Monday, 12 May 2014
A Ghostly Experience
It happened years ago on a dark and wintry night in the depth of a mountainous region of Scotland. I was driving late at night after visiting some business customers up North and somehow I lost my way. It was the days before satellite navigation systems and cell-phones to help you communicate and get from one place to another. It was raining heavily with thunder and lightning brightening the skies for brief intervals and piercing the darkness of the road ahead. As usually happens in ghost stories and movies, my car eventually stopped having run out of gas. But this was for real. Not a movie script which I could put down and return to my reality sitting next to a warm fire with a hot chocolate drink in my hands. This was for real. My car stopped in the middle of nowhere on a cold rainy night with thunder and lightning for companionship. I swear I heard the howling of some wild creature in the distance.
What was I to do? I couldn't stay in the car all night and possibly freeze to death. Or be tinned food for whatever hungry creature is out there. I had no blanket in the car and I'd forgotten my overcoat at the office of the business I was visiting on behalf of my employer.
So there I was. All alone in a car with no means of communication. Cold. Hungry. Afraid. And I wanted to go to the toilet too. I should not have had that second cup of coffee they offered me. Coffee is quite diuretic, you know.
Stupidly perhaps, I decided to get out of the car and water a nearby tree. I could hold it no longer. Moments later I was back in the car totally wet and even colder than before because of the driving rain; but greatly relieved. After all, I had to do what I had to do and I could not do it from inside the car.
Now back in the car I was shivering and my teeth were chattering in tune with my racing heartbeat. My wet clothes stuck to the leather seat. My shoes and socks were soaking wet throughout. Because of the rain ... the rain ... are you paying attention? Please don't make up your own jokes at my misfortune.
Stupidly again, I decided to get out of the car and walk in any direction trying to find shelter. I locked the car and walked ahead in total darkness and driving rain, (or should I now say walking rain?). Every so often my solitude was broken by the occasional clap of thunder followed by a flash of lightning. (This was Scotland where thunder comes first because up North sound travels faster than light. Everyone knows that!)
Anyway, after walking for about half an hour there it was. Not a castle, as you'd expect in the Highlands. But a house. Admittedly a large house; again just like you'd expect in horror movies, big and dark with overhanging trees and climbing ivy everywhere. But not a castle.
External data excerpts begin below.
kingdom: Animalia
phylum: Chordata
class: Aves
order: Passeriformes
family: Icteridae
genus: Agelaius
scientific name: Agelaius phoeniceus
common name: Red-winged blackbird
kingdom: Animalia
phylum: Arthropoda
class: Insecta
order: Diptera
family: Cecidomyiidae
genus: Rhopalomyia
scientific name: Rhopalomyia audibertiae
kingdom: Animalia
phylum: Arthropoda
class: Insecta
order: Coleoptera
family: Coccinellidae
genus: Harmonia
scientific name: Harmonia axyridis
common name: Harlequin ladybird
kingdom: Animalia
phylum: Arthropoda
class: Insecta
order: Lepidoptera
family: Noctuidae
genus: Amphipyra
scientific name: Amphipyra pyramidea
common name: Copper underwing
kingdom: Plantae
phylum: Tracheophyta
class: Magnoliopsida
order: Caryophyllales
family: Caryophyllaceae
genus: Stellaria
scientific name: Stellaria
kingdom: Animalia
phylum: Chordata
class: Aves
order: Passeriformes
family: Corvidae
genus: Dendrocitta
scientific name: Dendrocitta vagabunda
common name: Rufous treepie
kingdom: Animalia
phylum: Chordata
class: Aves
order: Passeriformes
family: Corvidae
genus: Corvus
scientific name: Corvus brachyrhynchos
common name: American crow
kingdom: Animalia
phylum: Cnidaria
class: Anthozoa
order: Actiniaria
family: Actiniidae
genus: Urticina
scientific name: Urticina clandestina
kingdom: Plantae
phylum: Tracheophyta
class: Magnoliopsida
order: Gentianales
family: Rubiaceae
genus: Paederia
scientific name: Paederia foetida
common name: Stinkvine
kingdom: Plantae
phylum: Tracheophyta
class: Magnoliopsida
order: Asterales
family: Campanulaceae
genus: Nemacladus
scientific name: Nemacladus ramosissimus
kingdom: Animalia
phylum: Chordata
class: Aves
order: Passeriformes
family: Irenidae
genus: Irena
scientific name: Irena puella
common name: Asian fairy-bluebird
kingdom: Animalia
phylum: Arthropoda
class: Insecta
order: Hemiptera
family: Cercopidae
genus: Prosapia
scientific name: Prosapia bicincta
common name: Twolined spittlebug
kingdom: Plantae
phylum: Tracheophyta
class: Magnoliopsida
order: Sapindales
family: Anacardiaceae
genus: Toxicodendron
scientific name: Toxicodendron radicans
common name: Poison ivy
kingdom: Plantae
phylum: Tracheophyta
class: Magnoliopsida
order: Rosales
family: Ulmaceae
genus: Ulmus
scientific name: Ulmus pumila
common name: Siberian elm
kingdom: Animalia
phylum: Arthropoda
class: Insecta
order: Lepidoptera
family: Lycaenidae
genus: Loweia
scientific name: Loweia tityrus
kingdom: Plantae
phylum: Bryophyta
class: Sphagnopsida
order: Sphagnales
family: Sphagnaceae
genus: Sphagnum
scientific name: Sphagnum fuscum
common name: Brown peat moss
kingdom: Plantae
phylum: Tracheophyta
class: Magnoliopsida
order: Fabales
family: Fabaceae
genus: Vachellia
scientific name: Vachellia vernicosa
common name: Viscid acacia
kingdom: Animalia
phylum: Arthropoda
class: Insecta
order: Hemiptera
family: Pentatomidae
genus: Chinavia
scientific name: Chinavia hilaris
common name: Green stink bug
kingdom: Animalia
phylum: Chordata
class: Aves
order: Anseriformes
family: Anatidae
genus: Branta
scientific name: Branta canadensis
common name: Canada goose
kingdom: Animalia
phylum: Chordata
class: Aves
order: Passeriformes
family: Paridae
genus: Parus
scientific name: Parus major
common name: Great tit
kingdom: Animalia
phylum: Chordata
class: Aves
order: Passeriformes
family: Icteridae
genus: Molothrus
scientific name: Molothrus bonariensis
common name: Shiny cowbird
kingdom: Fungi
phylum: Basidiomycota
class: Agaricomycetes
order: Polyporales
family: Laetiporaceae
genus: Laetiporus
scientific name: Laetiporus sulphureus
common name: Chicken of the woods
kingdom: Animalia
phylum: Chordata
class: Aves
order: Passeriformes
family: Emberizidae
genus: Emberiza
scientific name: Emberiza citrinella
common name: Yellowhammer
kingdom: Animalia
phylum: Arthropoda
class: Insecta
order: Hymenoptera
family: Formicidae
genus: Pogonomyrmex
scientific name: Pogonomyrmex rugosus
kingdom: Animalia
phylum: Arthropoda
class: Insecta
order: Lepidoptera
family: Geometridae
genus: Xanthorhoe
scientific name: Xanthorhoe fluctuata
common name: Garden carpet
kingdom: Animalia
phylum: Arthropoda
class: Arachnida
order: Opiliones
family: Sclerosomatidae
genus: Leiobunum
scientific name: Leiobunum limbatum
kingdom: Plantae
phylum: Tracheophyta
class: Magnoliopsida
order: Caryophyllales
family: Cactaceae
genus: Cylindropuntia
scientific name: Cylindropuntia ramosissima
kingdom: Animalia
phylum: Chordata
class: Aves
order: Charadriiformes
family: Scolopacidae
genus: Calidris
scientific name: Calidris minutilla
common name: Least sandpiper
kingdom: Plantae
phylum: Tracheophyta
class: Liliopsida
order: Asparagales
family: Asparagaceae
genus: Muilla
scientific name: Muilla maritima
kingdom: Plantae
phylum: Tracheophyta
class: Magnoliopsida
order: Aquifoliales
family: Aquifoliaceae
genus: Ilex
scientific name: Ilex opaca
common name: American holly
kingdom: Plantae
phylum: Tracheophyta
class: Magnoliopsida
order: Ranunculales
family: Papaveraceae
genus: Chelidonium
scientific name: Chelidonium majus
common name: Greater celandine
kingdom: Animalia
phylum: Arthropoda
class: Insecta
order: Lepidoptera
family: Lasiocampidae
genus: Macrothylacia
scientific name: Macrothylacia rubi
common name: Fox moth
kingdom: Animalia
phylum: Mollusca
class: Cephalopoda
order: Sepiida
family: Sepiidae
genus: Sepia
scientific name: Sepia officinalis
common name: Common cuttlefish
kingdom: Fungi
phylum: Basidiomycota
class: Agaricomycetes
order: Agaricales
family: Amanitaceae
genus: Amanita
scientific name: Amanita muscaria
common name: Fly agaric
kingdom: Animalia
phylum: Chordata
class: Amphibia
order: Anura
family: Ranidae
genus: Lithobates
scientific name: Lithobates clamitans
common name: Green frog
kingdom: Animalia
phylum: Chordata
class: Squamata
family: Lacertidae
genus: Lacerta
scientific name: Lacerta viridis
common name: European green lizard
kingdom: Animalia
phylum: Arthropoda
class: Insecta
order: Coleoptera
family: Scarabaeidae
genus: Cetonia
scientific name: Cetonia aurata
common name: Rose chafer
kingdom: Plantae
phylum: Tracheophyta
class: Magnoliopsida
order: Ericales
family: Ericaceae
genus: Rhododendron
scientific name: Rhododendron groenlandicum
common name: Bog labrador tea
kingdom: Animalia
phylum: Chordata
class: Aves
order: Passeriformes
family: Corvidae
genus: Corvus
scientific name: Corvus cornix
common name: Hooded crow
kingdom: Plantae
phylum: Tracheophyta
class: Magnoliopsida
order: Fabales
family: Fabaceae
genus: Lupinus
I knocked at the door ... no bell. And eventually, after what seemed an eternity an old man opened the door.
He was wearing an eye patch. What I mean, he was wearing clothes, very old clothes, and he had an eye patch on. Did you really think he was wearing nothing else but an eye patch? I wish you'd pay more attention.
"Och aye ... It’s a dreich day! Aye right." he said in his native tongue. I didn't understand a word he said, so I asked him whether I could seek shelter for the night.
"Yer're drookit!" he said, "Aye ... come in ... come in ..."
I entered a dark room lit by a couple of candles. He beckoned me to sit by a small log fire to keep warm. As I sat there still shivering he walked away towards the wall and vanished through it. My blood ran cold. A shiver, ran down my spine ... that's a new shiver, not the one I was shivering with previously. I could have said a frisson, but I was in Scotland not France. So a shiver it was ... och aye!
I could not believe my eyes. The man had actually walked through a wall. Admittedly, it was dark, I was cold and freezing wet and quite hungry, but I assure you I was not hallucinating. I did not imagine it. The man just walked towards the wall and vanished through it. The experience made me want to go to the toilet once again; and this time it had nothing to do with the coffee. I must have cried in fear a little because I felt tears running down my leg.
Moments later he returned through the wall just as he had vanished. He stood there looking at me with one eye. The other eye was covered by an eye patch, remember.
My knees were knocking together in rhythm with my heart and chattering teeth. I had butterflies in my stomach and their knees were knocking too. Even my goose bumps had goose bumps of their own.
"Are you ... are you ... a spirit?" I heard myself mumble.
"Yer mean ... be I a drop of whisky?" he muttered, "Of course not ... I be a ghost ... A ghost, laddie. I been here fer' years. Och aye! Trapped in this house of doom fer ever, laddie."
I gulped and asked "Are you the ghost of a pirate? I mean ... the eye patch ..." I continued pointing at his face.
"Och no ... laddie," he said, "this be no pirate's doing! I got this one day as I was sliding through a keyhole and someone put a key in it. Occupational hazard for us ghosts!"
I smiled and said nothing.
"Now I just walk right through walls and solid objects" he said in perfect English, "much safer what?"
I picked up a bottle of vintage whisky nearby and took a gulp to keep me warm.
They found me the next morning fast asleep with an empty bottle beside me.